Sunday, August 19, 2007

Sunday readings

A few brief comments about some relatively random things I've noted in the last week:

1. An excellent article by Adam Gopnik at The New Yorker about Philip K. Dick. I had enjoyed a few of Dick's books and stories over the years, but I didn't really know that much about him. Gopnik packs a lot of insight into a relatively small space. I noticed myself nodding at a few bits in particular, such as that on Dick's shortcomings as a writer:

The trouble isn’t that Dick suffers by some school-marmish standard of fine writing. It’s that the absence of any life within the writing on the page ends up robbing the books of the vital force that pushes you past pages. As an adult reader coming back to Dick, you start off in a state of renewed wonder and then find yourself thumbing ahead to see how much farther you are going to have to go. At the end of a Dick marathon, you end up admiring every one of his conceits and not a single one of his sentences.
When I re-read Do Androids Dream of Electronic Sheep and Minority Report a few years ago, I had exactly this experience. Dick was full of amazing concepts, which is perhaps why his work has been so adaptable to film. Whatever weaknesses he had, though, he remains a compelling author, and Gopnik nicely puts his finger on what it is in the Dickian universe that appeals to me:
Although “Blade Runner,” with its rainy, ruined Los Angeles, got Dick’s antic tone wrong, making it too noirish and romantic, it got the central idea right: the future will be like the past, in the sense that, no matter how amazing or technologically advanced a society becomes, the basic human rhythm of petty malevolence, sordid moneygrubbing, and official violence, illuminated by occasional bursts of loyalty or desire or tenderness, will go on. Dick’s future worlds are rarely evil and oppressive, exactly; they are banal and a little sordid, run by a demoralized élite at the expense of a deluded population. No matter how mad life gets, it will first of all be life.
Yep.

2. An article at Stern (in German) made me aware of the somehow appalling Bible-themed toys available from one2believe. There are the slightly bizarre 'Messengers of Faith' action figures, for example, or the rather predictable 'Jesus Loves Me Bear'. There are also the 'Tales of Glory' figurine sets which allow your child, I suppose, to re-enact favoured stories from the bible such as 'Jesus walks on water' or 'Daniel and the lion's den'.

As ever, there is something very selective about this. What, no Sodom and Gomorrah playset? No 'Lot and his daughters' amongst the 'Messengers of Faith'? Where's the edifying tale of Abraham and Isaac? No figures for depicting the genocidal massacre of the Canaanites?

Of course, I suppose the violent religious action figure market has already been captured by the fine people at Jesus Christ Superstore ('Putting the fun back into fundamentalism and the laughter into sectarian slaughter').

But what should we make of the 'P31' dolls 'based on the biblical teaching of Proverbs 31' and designed 'to encourage young girls to pursue biblical womanhood'?

I don't imagine that this refers to the bit of Proverbs 31 which commands 'Give beer to those who are perishing, wine to those who are in anguish; let them drink and forget their poverty and remember their misery no more.' Nope, no 'Hooters' girls among these dolls.

No, they're aimed at the more Good Housekeeping aspects of said proverb, the ones that propose the proper role of women as their manly men's helpmeet and such.

(But there's also just bizarre stuff in that proverb, like this: 'When it snows, she has no fear for her household; for all of them are clothed in scarlet. She makes coverings for her bed; she is clothed in fine linen and purple.' Uh huh... nothing like red clothes to keep you warm....)
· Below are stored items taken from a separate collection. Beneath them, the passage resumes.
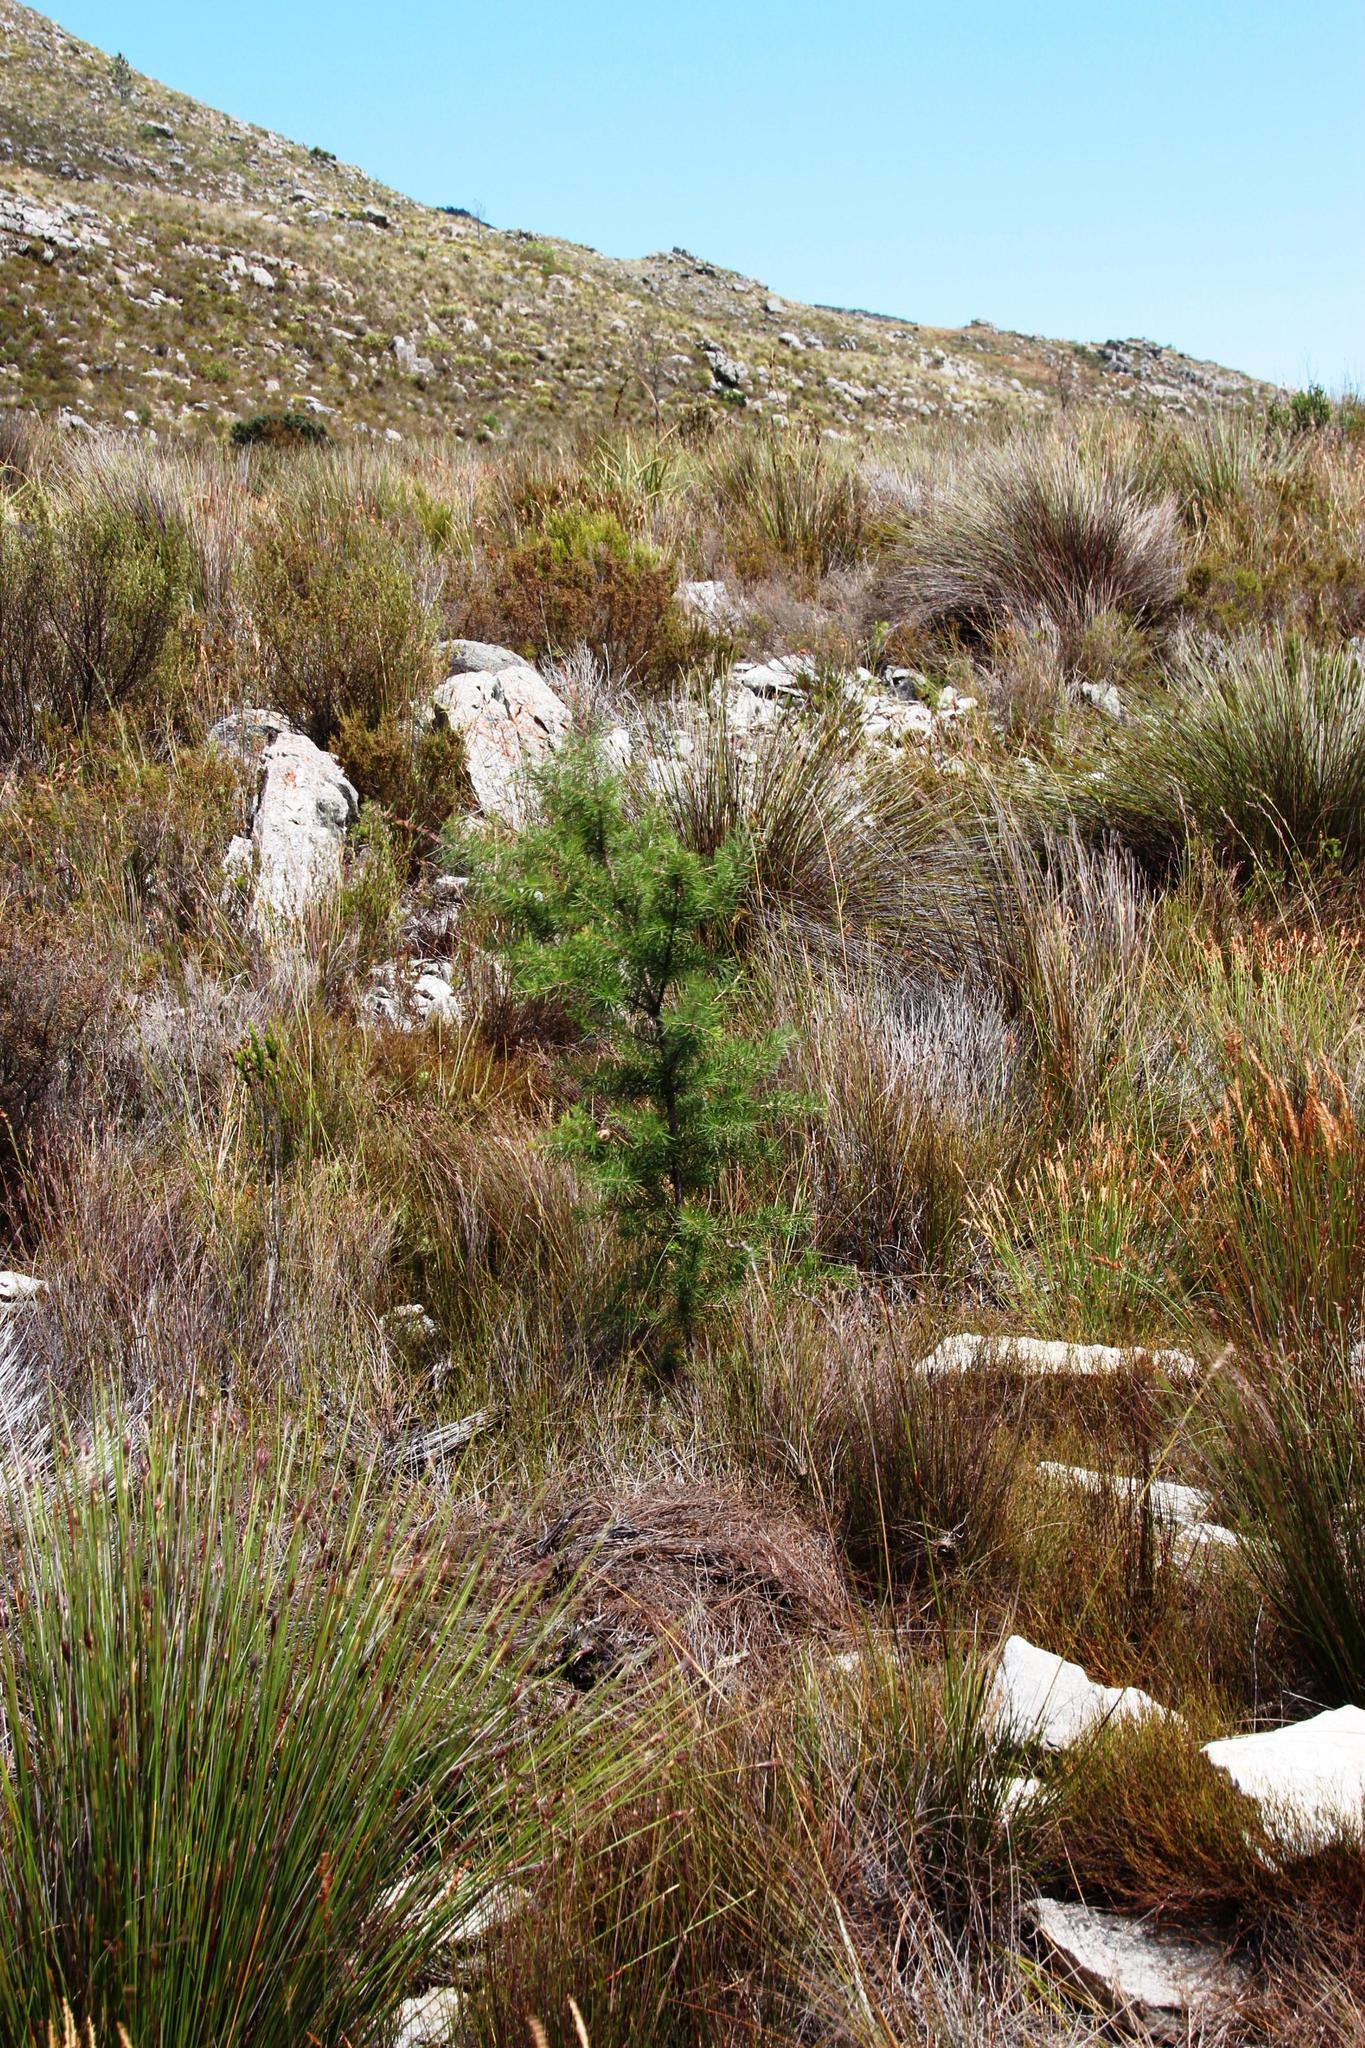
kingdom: Plantae
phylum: Tracheophyta
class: Magnoliopsida
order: Proteales
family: Proteaceae
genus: Hakea
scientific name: Hakea sericea
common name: Needle bush
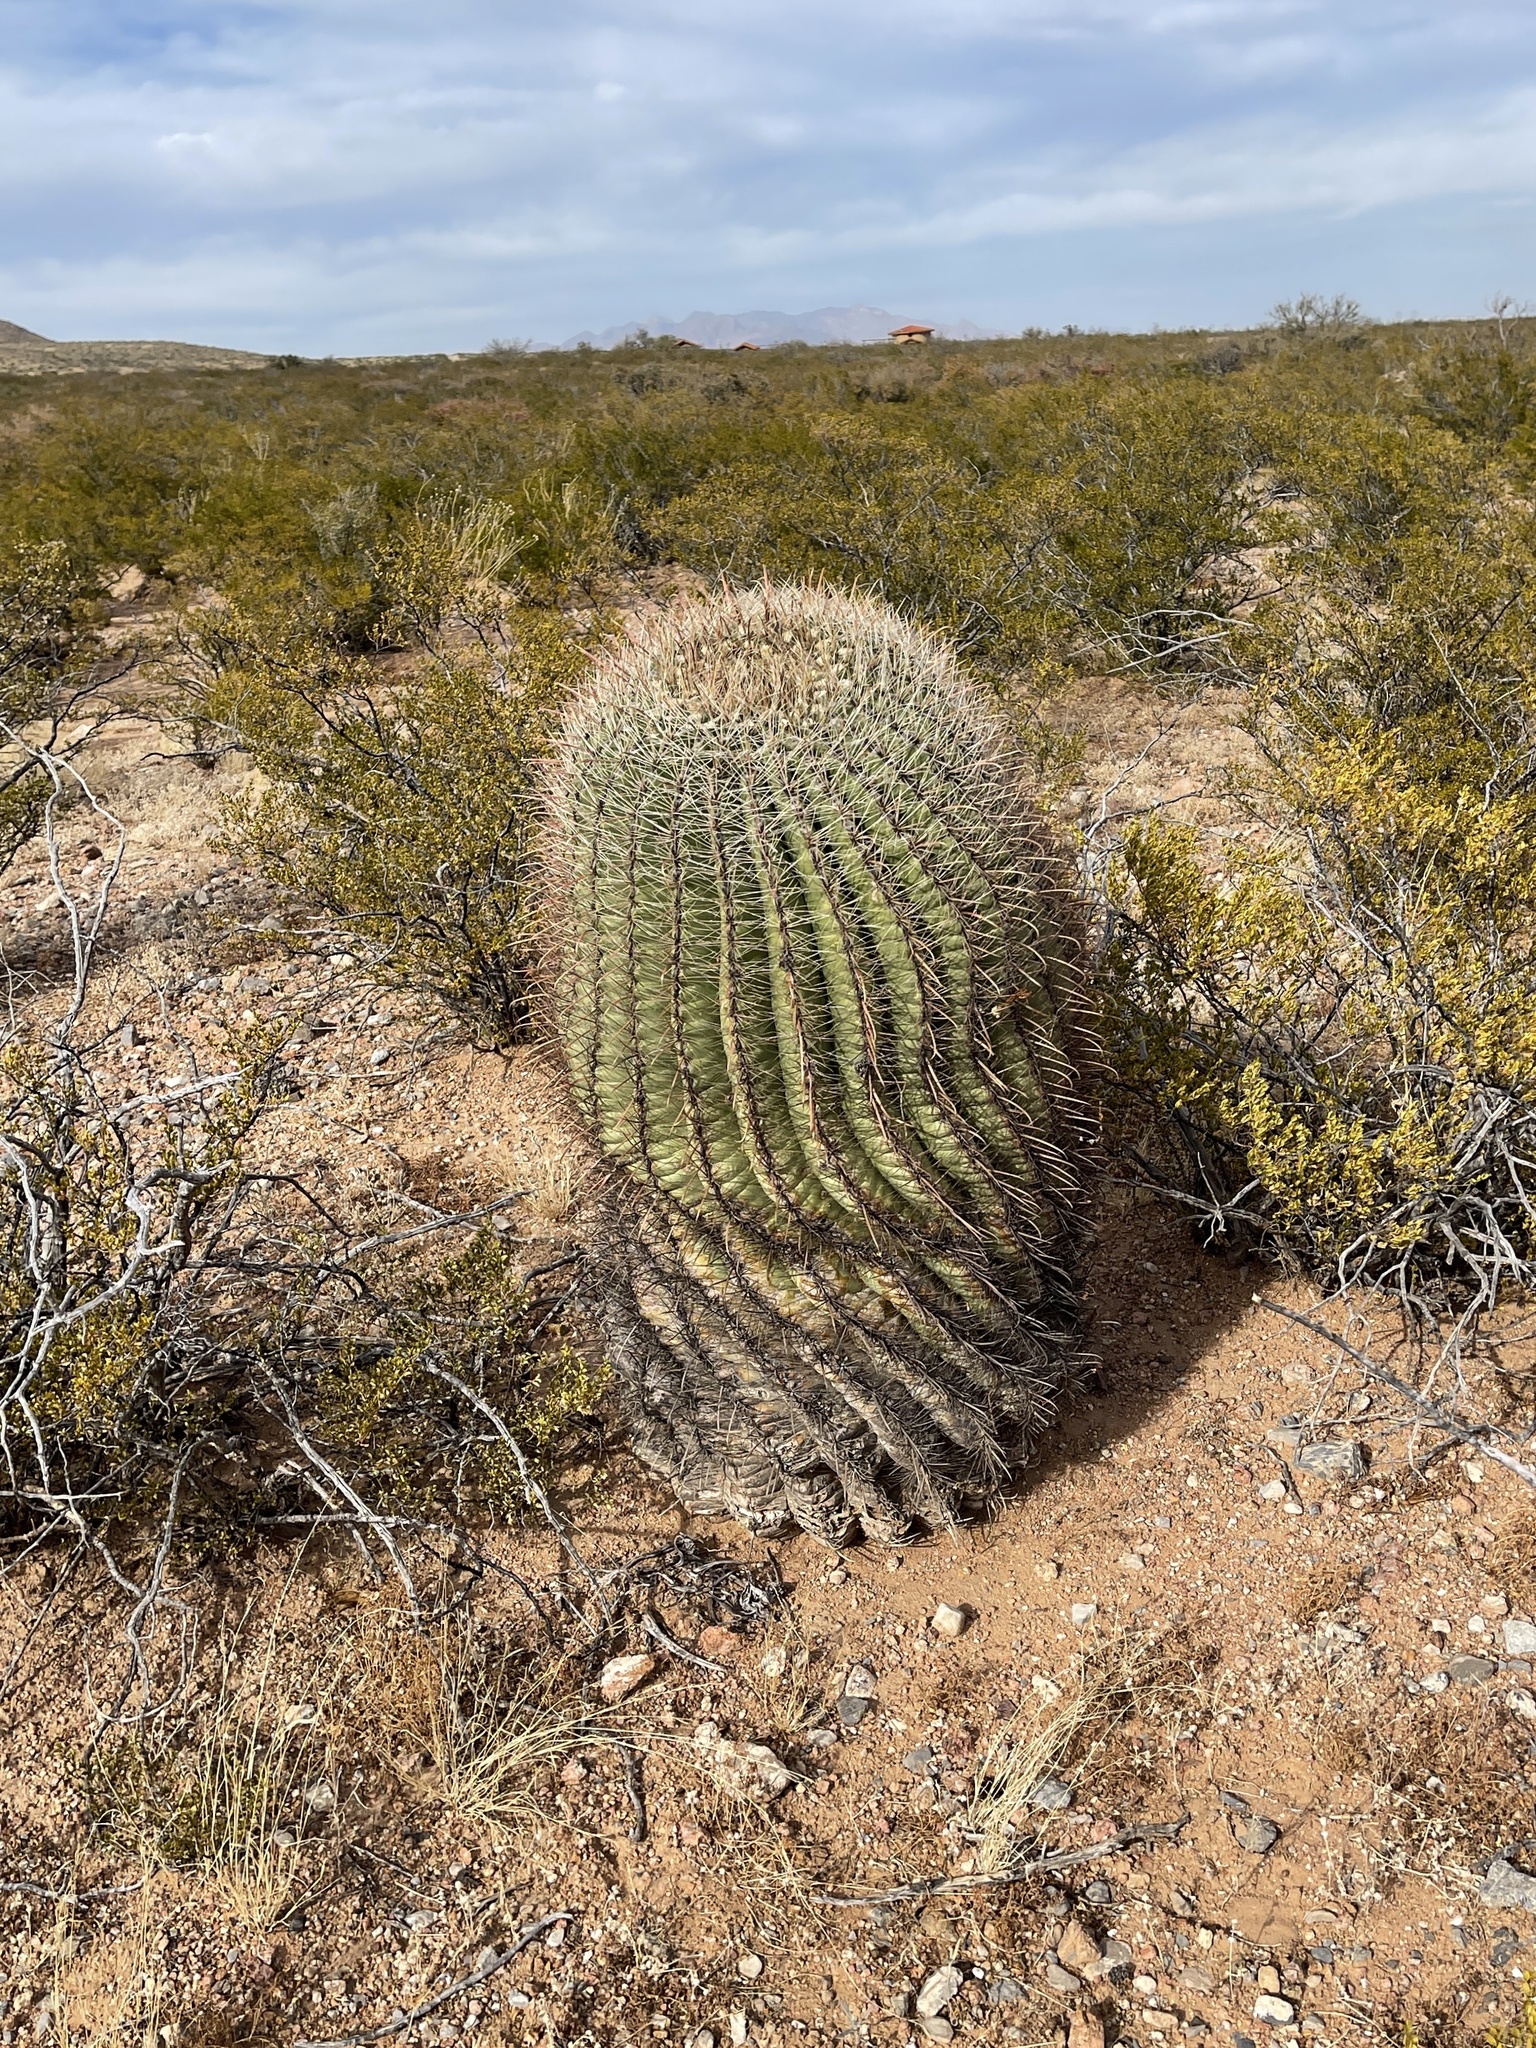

However...the first thing I notice about them is that their heads are rather too big for their bodies. They seem...seriously ill somehow.

God's will, I suppose.

3. An interesting but somehow disappointing essay by Freeman Dyson at Edge.org.

I agree with Dyson that there is plenty of need for those willing to think 'heretical' thoughts about the world, but I'm not so sure about his elevation of heresy into a value in itself. I mean...this seems to give comfort to creationism or to flat-Earthism. I'm not convinced that simply being contrarian is a valuable way of interacting with the world.

His scientific points are well taken in some ways, but when he moves beyond that he says some rather silly things:

There is no doubt that parts of the world are getting warmer, but the warming is not global. I am not saying that the warming does not cause problems. Obviously it does. Obviously we should be trying to understand it better. I am saying that the problems are grossly exaggerated. They take away money and attention from other problems that are more urgent and more important, such as poverty and infectious disease and public education and public health, and the preservation of living creatures on land and in the oceans, not to mention easy problems such as the timely construction of adequate dikes around the city of New Orleans.

Now, debates about the specifics of global warming here or there, nobody can argue that American investment in fighting poverty or infrastructure has suffered mainly because of all that money going to fight global warming.

Dyson may be well meaning here, but I think he's very misguided.

There has been, I see, a more recent response to Dyson by Alun Anderson.


OK, I suppose that's enough for one Sabbath. Keep it holy, people.